**EXERCISE REQUIREMENTS:**
After finding the line with "1.1 Background" in the data below, set down exactly each line through the one with "In July 2019", inclusive, and stop there.
::::::::::
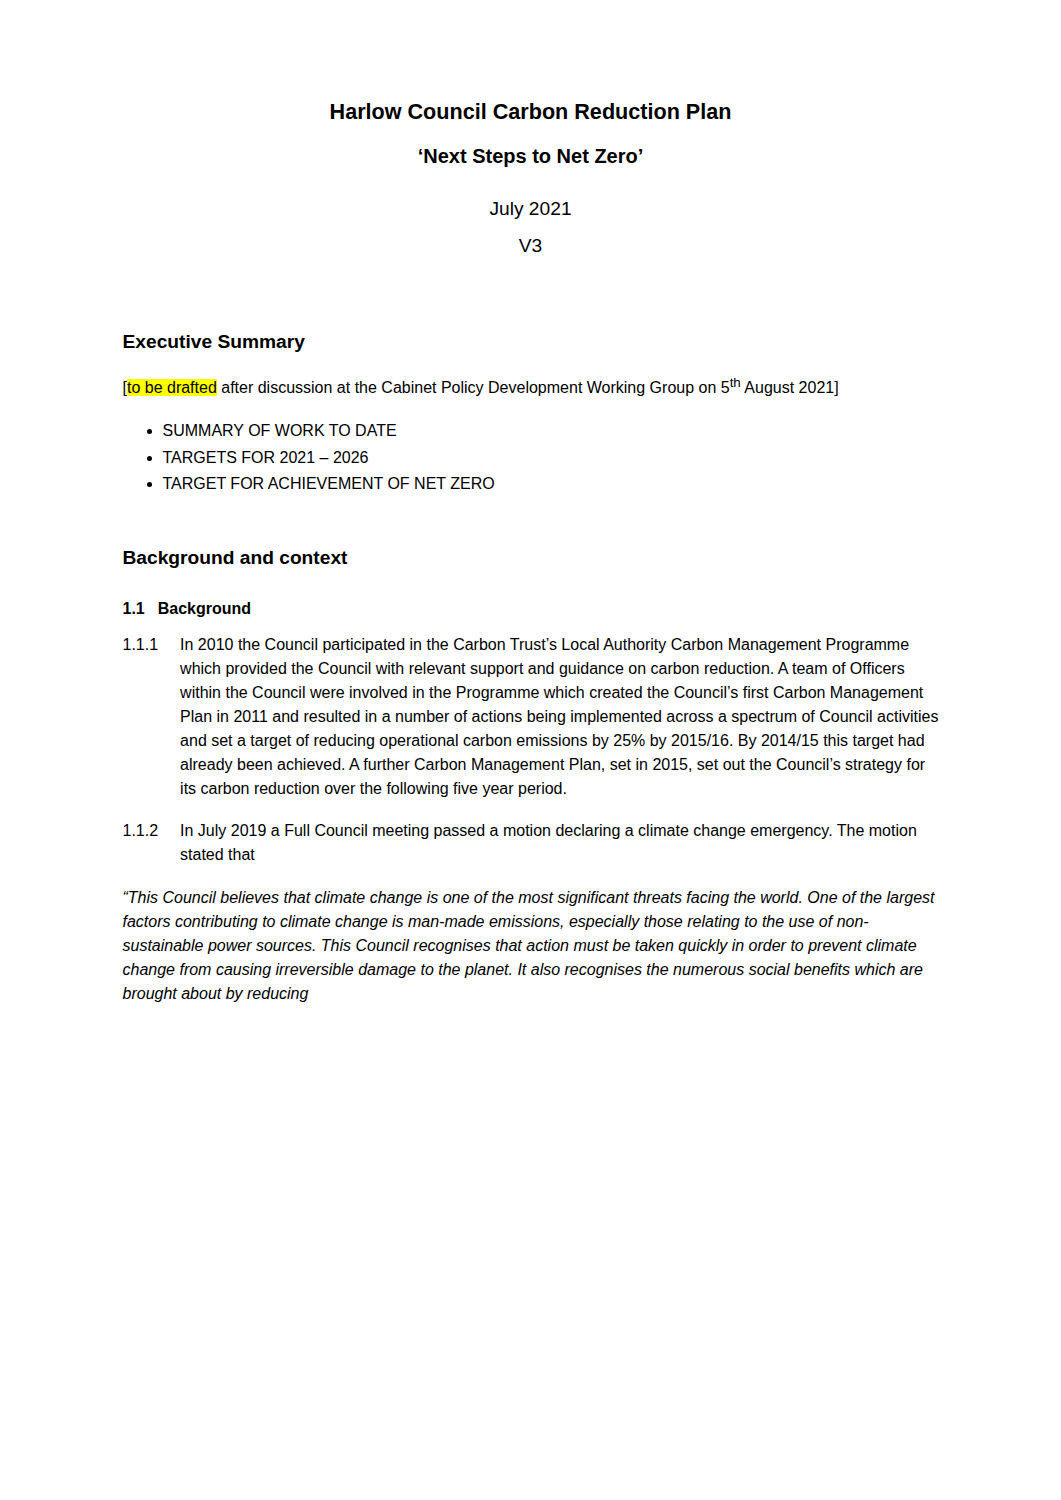Harlow Council Carbon Reduction Plan
‘Next Steps to Net Zero’
July 2021
V3
Executive Summary
[to be drafted after discussion at the Cabinet Policy Development Working Group on 5th August 2021]
SUMMARY OF WORK TO DATE
TARGETS FOR 2021 – 2026
TARGET FOR ACHIEVEMENT OF NET ZERO
Background and context
1.1 Background
1.1.1
In 2010 the Council participated in the Carbon Trust’s Local Authority Carbon Management Programme which provided the Council with relevant support and guidance on carbon reduction. A team of Officers within the Council were involved in the Programme which created the Council’s first Carbon Management Plan in 2011 and resulted in a number of actions being implemented across a spectrum of Council activities and set a target of reducing operational carbon emissions by 25% by 2015/16. By 2014/15 this target had already been achieved. A further Carbon Management Plan, set in 2015, set out the Council’s strategy for its carbon reduction over the following five year period.
1.1.2
In July 2019 a Full Council meeting passed a motion declaring a climate change emergency. The motion stated that
“This Council believes that climate change is one of the most significant threats facing the world. One of the largest factors contributing to climate change is man-made emissions, especially those relating to the use of non-sustainable power sources. This Council recognises that action must be taken quickly in order to prevent climate change from causing irreversible damage to the planet. It also recognises the numerous social benefits which are brought about by reducing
::::::::::
**RESPONSE FOR THIS EXERCISE:**
1.1 Background
1.1.1
In 2010 the Council participated in the Carbon Trust’s Local Authority Carbon Management Programme which provided the Council with relevant support and guidance on carbon reduction. A team of Officers within the Council were involved in the Programme which created the Council’s first Carbon Management Plan in 2011 and resulted in a number of actions being implemented across a spectrum of Council activities and set a target of reducing operational carbon emissions by 25% by 2015/16. By 2014/15 this target had already been achieved. A further Carbon Management Plan, set in 2015, set out the Council’s strategy for its carbon reduction over the following five year period.
1.1.2
In July 2019 a Full Council meeting passed a motion declaring a climate change emergency. The motion stated that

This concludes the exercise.